The very high correlation between the glucuronidation activities for the entire set of liver microsomes measured at 4 and 40 mM serotonin suggests that the K_m value may not vary between different livers. This is consistent with the proposed specificity of serotonin as a substrate for UGT1A6 in liver. The slightly higher apparent K_m value seen with the intestinal microsomes could be due to the involvement of one or more low affinity isoforms in serotonin glucuronidation in human intestine coupled with low expression of UGT1A6 in this tissue. However, the low V_max value for intestinal microsomes indicates that absolute contribution to serotonin glucuronidation in vivo by these isoforms probably is minor. The low activity and UGT1A6 protein content in the pooled intestinal microsomes indicate that UGT1A6 expression in intestine is much lower than in liver (averaging less than 5% that of liver). Expression of UGT1A6 has been demonstrated in human duodenum with large interindividual differences in the level of mRNA (Munzel et al., 1996). Compared with liver, significantly lower UGT1A6 activity has been shown in intestinal microsomes on a per milligram of microsomal protein basis (Fisher et al., 2000). The results obtained here are also consistent with observations made earlier in which only mRNA and not the protein for UGT1A6 was detected in human intestinal samples (Strassburg et al., 2000). The results we obtained with pooled kidney microsomes are consistent with earlier reports indicating UGT1A6 expression in kidney, which is comparable with that in the liver (Fisher et al., 2000). Although UGT1A6 expression has been demonstrated in human lung (Munzel et al., 1996; Auyeung et al., 2001) glucuronidation activity has not been shown until now.

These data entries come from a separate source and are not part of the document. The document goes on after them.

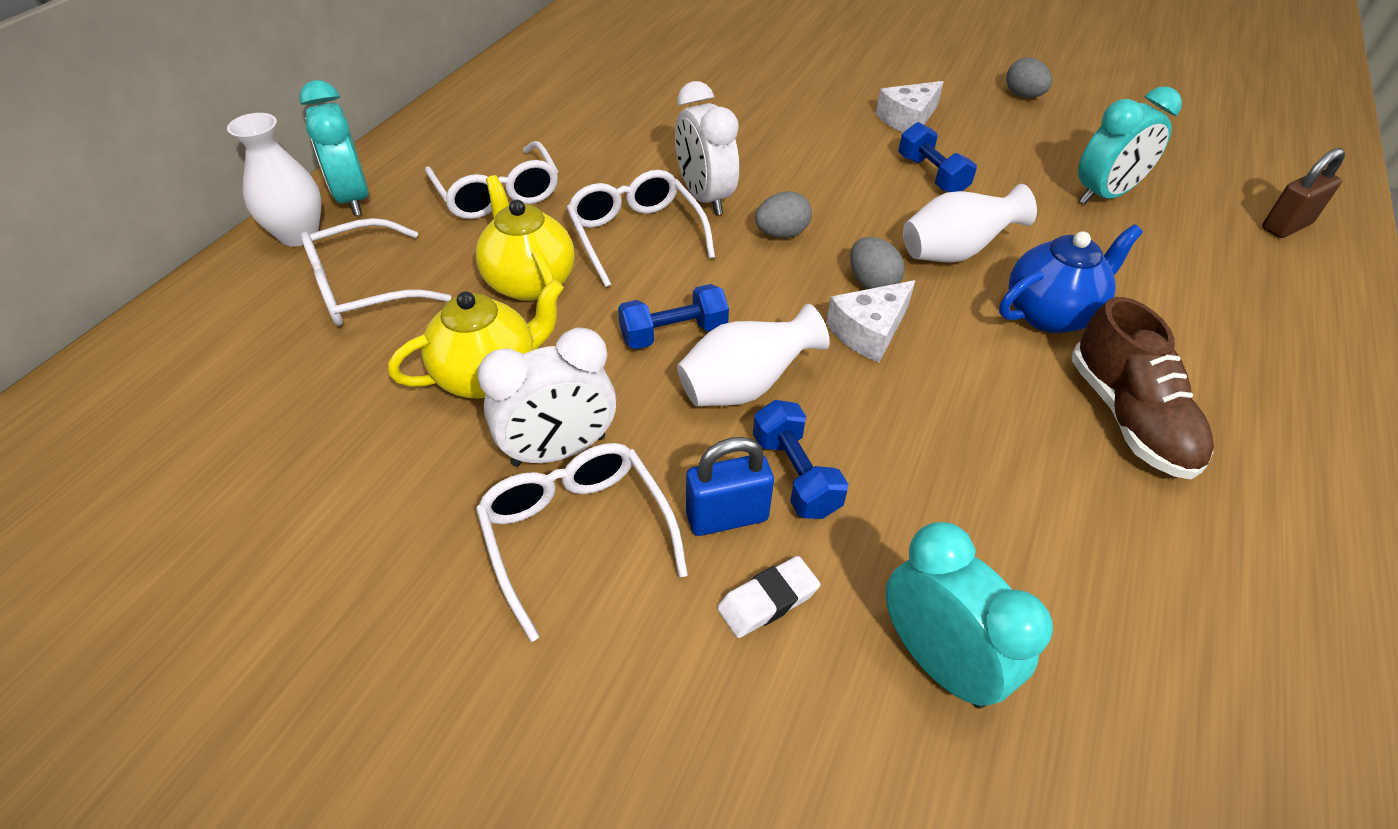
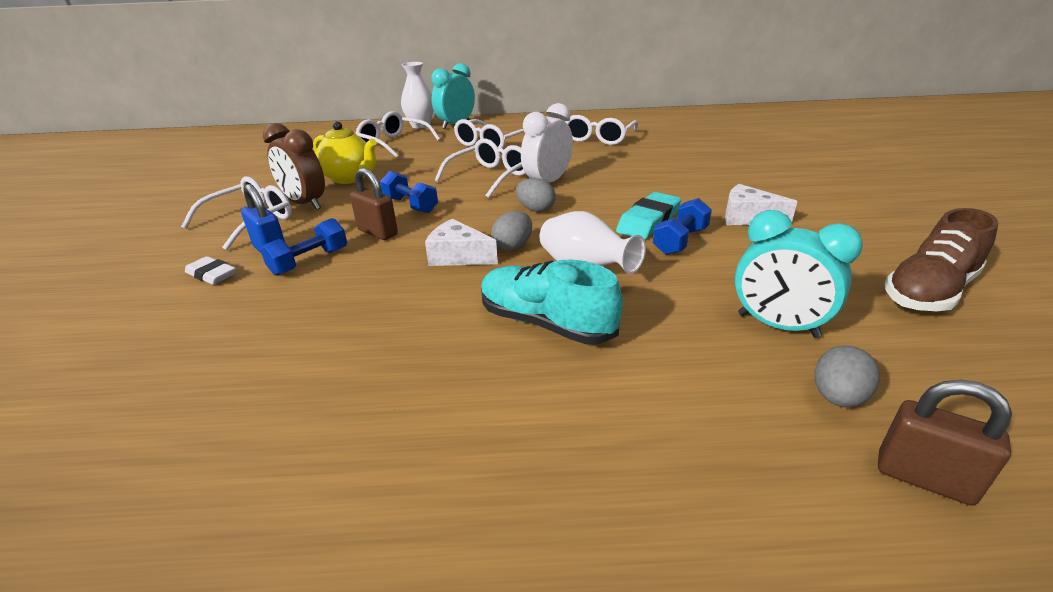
camera: 65 degrees right, 15 degrees down
(529, 282) = (426, 167): yellow teapot -> none
(559, 450) = (305, 204): white clock -> brown clock
(588, 107) = (598, 138): none -> white glasses
(745, 387) = (377, 232): white vase -> brown padlock
(874, 174) = (648, 221): none -> turquoise eraser
(938, 661) = (167, 335): turquoise clock -> none
(1023, 96) = (890, 256): grey egg -> grey egg (837, 397)
(1050, 314) = (546, 323): blue teapot -> turquoise shoe
(1128, 417) = (435, 383): brown shoe -> brown shoe (929, 291)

Human liver serotonin-UGT activities and UGT1A6 protein content showed a substantial degree of interindividual variability (40- and 125-fold, respectively). This high variability is most likely explained either by extrinsic influences (inducing chemicals in the diet or environment) or by the existence of genetic variations, in the regulatory or expressed regions of the UGT1A6 gene sequence. Identification of serotonin as a highly selective probe substrate for human UGT1A6 will greatly facilitate future investigations of the molecular basis for this variability.